1 Research Institute for Microbial Diseases, Osaka University, Osaka, Japan
2 Graduate School of Pharmaceutical Sciences, Tohoku University, Miyagi, Japan
3 The Institute of Medical Science, The University of Tokyo, Tokyo, Japan
Abstract Text: Zygotes and preimplantation embryos have unique features compared to other cell types. For example, they have zona pellucida (ZP), which protects zygotes/embryos against physical damage and microbial infections. Due to these features, microinjection has been a first choice for gene delivery into zygotes. Alternative methods are electroporation or use of viral vectors. In addition, it has been reported that lentivirus vector can be used for gene introduction in blastocyst embryos and this showed gene expression only in trophectoderm (TE) which will become placenta in the future. However, it requires to remove ZP for lentivirus vector infection to blastocyst.

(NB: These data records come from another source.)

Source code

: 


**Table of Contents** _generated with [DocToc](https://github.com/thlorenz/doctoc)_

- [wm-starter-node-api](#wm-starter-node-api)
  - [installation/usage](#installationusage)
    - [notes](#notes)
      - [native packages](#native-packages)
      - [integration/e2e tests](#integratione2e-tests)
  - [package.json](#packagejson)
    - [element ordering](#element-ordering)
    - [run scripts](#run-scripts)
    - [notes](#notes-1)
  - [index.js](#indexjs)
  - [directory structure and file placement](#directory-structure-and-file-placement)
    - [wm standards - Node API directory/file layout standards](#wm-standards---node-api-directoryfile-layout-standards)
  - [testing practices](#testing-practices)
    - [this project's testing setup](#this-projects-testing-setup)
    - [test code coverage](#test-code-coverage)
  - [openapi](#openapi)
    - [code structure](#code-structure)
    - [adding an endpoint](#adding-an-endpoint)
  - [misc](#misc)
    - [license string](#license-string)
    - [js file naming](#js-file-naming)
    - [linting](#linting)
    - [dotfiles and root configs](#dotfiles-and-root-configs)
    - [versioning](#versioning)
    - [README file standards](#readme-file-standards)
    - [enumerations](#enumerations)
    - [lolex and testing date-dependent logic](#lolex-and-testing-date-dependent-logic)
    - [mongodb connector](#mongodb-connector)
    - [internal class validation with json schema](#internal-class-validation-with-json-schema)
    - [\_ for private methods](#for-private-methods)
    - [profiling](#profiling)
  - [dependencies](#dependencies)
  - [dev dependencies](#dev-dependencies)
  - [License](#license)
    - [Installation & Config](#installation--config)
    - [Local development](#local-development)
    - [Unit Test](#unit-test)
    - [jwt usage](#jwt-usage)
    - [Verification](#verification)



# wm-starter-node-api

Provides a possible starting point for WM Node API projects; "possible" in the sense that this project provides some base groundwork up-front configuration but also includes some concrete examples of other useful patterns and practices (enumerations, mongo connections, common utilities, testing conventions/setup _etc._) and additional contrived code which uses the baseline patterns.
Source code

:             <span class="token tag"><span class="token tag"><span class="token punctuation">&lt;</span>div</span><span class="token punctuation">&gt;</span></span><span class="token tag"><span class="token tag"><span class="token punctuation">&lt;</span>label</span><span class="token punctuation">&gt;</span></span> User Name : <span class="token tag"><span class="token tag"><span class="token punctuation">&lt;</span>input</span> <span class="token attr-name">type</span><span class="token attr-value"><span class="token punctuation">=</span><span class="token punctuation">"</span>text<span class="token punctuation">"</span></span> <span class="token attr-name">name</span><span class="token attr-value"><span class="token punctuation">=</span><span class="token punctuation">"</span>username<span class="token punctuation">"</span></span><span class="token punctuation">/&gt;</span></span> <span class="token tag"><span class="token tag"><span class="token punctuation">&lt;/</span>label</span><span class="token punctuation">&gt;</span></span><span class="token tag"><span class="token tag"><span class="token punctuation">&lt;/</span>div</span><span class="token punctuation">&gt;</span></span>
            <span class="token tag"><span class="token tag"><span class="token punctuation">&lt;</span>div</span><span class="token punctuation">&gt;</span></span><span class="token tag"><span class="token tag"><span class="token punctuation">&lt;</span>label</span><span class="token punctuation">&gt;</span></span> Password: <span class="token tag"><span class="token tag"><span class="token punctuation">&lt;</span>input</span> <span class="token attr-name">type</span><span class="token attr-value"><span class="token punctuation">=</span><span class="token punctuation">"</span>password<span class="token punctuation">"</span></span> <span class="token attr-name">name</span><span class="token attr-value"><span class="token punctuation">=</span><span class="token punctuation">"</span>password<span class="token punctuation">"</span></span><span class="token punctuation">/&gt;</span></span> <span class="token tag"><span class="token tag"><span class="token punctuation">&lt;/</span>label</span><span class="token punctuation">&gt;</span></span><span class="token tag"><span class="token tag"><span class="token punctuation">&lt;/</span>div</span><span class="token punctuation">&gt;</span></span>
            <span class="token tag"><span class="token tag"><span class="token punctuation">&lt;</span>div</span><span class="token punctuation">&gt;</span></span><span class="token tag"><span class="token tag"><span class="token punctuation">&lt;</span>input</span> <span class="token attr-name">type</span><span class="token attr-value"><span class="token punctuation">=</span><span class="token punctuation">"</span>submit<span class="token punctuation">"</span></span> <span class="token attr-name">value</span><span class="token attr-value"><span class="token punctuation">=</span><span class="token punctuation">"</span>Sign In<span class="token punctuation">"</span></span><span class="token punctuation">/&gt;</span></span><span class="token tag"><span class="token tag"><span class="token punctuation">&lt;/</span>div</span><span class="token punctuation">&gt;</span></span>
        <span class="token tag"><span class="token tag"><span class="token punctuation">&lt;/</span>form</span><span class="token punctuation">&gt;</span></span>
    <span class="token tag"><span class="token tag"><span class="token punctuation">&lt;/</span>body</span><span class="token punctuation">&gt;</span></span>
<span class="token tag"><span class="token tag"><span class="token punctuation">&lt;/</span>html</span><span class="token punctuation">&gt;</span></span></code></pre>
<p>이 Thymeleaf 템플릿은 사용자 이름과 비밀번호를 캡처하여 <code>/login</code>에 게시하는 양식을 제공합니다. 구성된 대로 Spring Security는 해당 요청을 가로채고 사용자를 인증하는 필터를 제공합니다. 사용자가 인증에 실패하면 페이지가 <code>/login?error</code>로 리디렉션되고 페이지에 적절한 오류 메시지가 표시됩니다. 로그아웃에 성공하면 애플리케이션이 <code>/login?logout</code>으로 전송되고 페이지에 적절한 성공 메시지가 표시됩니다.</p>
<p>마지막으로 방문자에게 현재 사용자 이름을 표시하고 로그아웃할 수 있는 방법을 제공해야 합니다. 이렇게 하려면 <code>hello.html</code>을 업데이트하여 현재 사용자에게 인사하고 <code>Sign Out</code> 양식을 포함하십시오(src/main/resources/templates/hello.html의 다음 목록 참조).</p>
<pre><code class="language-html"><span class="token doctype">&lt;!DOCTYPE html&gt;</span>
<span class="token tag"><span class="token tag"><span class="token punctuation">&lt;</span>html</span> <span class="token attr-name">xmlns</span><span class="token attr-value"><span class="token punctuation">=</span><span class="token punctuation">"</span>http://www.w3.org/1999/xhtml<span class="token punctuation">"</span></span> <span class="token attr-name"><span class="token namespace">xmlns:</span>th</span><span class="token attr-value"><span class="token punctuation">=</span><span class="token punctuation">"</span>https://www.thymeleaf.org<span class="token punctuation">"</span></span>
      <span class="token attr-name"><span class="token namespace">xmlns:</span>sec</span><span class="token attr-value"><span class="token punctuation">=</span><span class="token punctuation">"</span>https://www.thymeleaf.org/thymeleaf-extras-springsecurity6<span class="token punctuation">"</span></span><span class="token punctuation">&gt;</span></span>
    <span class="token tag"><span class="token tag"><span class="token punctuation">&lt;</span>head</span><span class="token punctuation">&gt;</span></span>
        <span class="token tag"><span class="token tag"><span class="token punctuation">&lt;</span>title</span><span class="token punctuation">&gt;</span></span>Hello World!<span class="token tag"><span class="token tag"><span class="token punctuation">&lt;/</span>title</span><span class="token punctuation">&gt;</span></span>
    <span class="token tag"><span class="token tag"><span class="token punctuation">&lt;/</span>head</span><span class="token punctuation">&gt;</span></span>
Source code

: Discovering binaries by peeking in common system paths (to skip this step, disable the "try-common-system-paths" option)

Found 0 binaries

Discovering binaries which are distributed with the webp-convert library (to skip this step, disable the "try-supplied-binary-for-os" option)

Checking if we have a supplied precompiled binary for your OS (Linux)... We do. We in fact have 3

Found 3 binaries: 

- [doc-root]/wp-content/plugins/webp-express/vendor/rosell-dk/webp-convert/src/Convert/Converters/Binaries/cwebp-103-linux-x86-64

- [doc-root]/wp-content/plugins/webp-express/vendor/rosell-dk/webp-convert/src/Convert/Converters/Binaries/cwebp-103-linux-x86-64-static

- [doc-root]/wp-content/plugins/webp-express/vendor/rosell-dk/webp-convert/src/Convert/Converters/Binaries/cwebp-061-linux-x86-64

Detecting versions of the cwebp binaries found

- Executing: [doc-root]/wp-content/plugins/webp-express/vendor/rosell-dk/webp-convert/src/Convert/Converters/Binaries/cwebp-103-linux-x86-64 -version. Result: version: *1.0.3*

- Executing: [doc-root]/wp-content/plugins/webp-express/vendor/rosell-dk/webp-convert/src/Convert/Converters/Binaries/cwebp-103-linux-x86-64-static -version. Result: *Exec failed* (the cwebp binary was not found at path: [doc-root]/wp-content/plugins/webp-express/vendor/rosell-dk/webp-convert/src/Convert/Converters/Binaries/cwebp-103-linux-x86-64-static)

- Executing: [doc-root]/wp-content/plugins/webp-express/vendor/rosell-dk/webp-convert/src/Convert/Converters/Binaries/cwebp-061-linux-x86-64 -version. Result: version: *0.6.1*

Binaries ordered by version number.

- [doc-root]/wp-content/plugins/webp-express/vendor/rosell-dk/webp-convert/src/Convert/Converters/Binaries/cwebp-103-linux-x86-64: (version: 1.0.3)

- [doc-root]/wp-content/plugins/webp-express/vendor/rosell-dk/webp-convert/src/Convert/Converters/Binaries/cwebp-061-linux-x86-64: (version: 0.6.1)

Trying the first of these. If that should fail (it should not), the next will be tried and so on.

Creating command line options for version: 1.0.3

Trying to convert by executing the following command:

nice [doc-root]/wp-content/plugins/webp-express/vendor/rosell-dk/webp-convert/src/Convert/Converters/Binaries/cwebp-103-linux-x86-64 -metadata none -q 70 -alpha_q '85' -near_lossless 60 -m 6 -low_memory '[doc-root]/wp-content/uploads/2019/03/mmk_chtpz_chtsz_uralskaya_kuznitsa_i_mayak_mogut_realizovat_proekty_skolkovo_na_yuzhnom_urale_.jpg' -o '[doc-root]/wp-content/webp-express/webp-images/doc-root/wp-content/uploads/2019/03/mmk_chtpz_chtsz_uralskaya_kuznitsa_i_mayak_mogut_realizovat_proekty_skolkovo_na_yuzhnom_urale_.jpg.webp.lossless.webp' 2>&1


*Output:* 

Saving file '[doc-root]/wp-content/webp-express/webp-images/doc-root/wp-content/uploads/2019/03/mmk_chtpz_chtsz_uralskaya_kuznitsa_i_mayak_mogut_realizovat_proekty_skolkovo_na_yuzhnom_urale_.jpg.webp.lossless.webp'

Since each method have advantages and disadvantages, we aim to find new methods to introduce gene into zygotes or embryos. We focused on lipid nanoparticle (LNP) which has been used for mRNA delivery. We have showed that LNP can be used for transient gene expression in zygotes in the previous meeting. In this study we examined whether LNP can be used for gene introduction in blastocyst embryos. To observe mRNA delivery and subsequent expression, we used mTmG reporter mice, which express tdTomato but switch to EGFP after Cre recombinase-mediated excision of the tdTomato cassette. We treated mTmG blastocyst with cre mRNA encapsulated LNP overnight and checked their fluorescence. We observed that there were embryos that showed green fluorescence without removing ZP. Interestingly we observed green fluorescence only in TE but not in inner cell mass (ICM) suggesting that LNP can use for placenta specific gene transduction. This may help us to study the function of placenta and embryo developments.